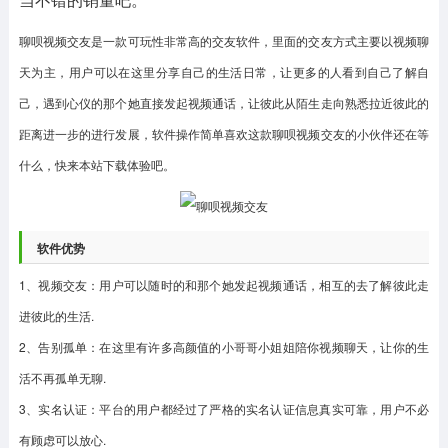
聊呗视频交友是一款可玩性非常高的交友软件，里面的交友方式主要以视频聊
天为主，用户可以在这里分享自己的生活日常，让更多的人看到自己了解自
己，遇到心仪的那个她直接发起视频通话，让彼此从陌生走向熟悉拉近彼此的
距离进一步的进行发展，软件操作简单喜欢这款聊呗视频交友的小伙伴还在等
什么，快来本站下载体验吧。
软件优势
1、视频交友：用户可以随时的和那个她发起视频通话，相互的去了解彼此走
进彼此的生活.
2、告别孤单：在这里有许多高颜值的小哥哥小姐姐陪你视频聊天，让你的生
活不再孤单无聊.
3、实名认证：平台的用户都经过了严格的实名认证信息真实可靠，用户不必
有顾虑可以放心.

About this exercise => Copy out each record word for word and omit any pictures.

Solution below =>
聊呗视频交友是一款可玩性非常高的交友软件，里面的交友方式主要以视频聊
天为主，用户可以在这里分享自己的生活日常，让更多的人看到自己了解自
己，遇到心仪的那个她直接发起视频通话，让彼此从陌生走向熟悉拉近彼此的
距离进一步的进行发展，软件操作简单喜欢这款聊呗视频交友的小伙伴还在等
什么，快来本站下载体验吧。
软件优势
1、视频交友：用户可以随时的和那个她发起视频通话，相互的去了解彼此走
进彼此的生活.
2、告别孤单：在这里有许多高颜值的小哥哥小姐姐陪你视频聊天，让你的生
活不再孤单无聊.
3、实名认证：平台的用户都经过了严格的实名认证信息真实可靠，用户不必
有顾虑可以放心.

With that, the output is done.